La Différente, Confidences d'un médecin du travail, de Isabelle Lagny
S'il peut être source d'épanouissement, le travail salarié est aussi générateur de souffrance. Il peut en effet avoir un impact sur la santé tant physique que psychique du travailleur du fait de son exposition à des risques professionnels plus ou moins graves ainsi que du type d'organisation du travail et de management.
Fondée à la Libération (1), la médecine du travail a pour mission d'éviter toute altération de la santé occasionnée par le travail. Ce n'est pas une médecine de soins - ce qui explique sans doute que cette spécialité soit dévalorisée – mais une médecine de prévention bénéficiant aux salariés, et que la loi mit à la charge de l'employeur et sous sa responsabilité.
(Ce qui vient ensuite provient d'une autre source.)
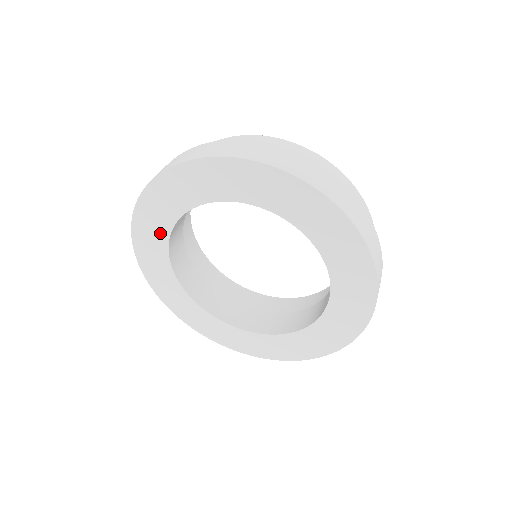
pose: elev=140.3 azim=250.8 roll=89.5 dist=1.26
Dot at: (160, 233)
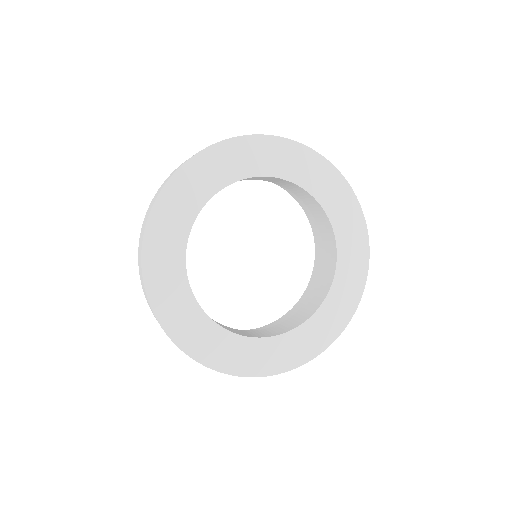
Dot at: (182, 222)
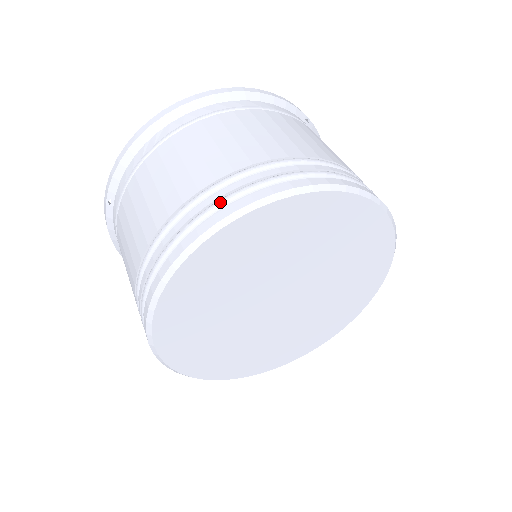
Durant la seconde moitié du XXème siècle, la médecine du travail a privilégié une approche individuelle fondée sur l'aptitude du travailleur à exercer les tâches attribuées sans dommages pour sa santé, tentant de mettre en place des mesures de protection et de sécurité pour réduire les risques potentiels ou éviter que les accidents ou incidents survenus ne se reproduisent.
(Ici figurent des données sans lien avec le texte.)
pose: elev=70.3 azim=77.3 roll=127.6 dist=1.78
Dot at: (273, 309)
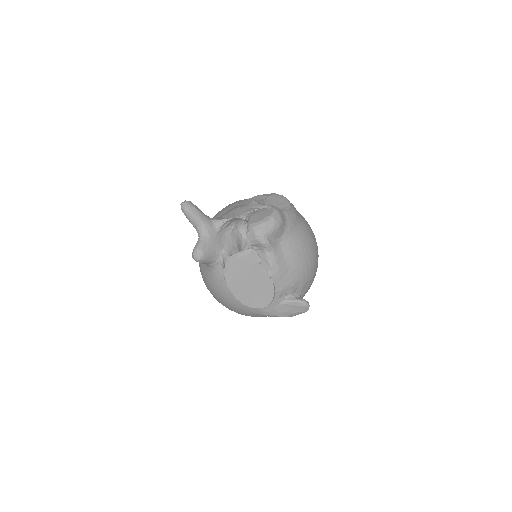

Le médecin du travail reçoit ainsi le salarié en consultation, pouvant même se déplacer sur son lieu d'exercice pour évaluer la pénibilité de ses conditions de travail (2), il préconise ensuite à l’employeur des adaptations (aménagement du poste ou du temps de travail, changement d'affectation), lui propose ou rappelle des mesures de sécurité ignorées ou négligées, et en dernier recours déclare le salarié temporairement ou définitivement inapte au poste qu'il occupe afin de préserver sa santé. Ou même sa vie. Il ne doit pas en effet sous-estimer l'impact corporel de la pénibilité physique du travail et il lui faut anticiper le risque de «basculement», de suicide du salarié généré par la perte de sens de son métier du fait des méthodes de management imposées, ou par un harcèlement moral et des humiliations s'il se montre récalcitrant.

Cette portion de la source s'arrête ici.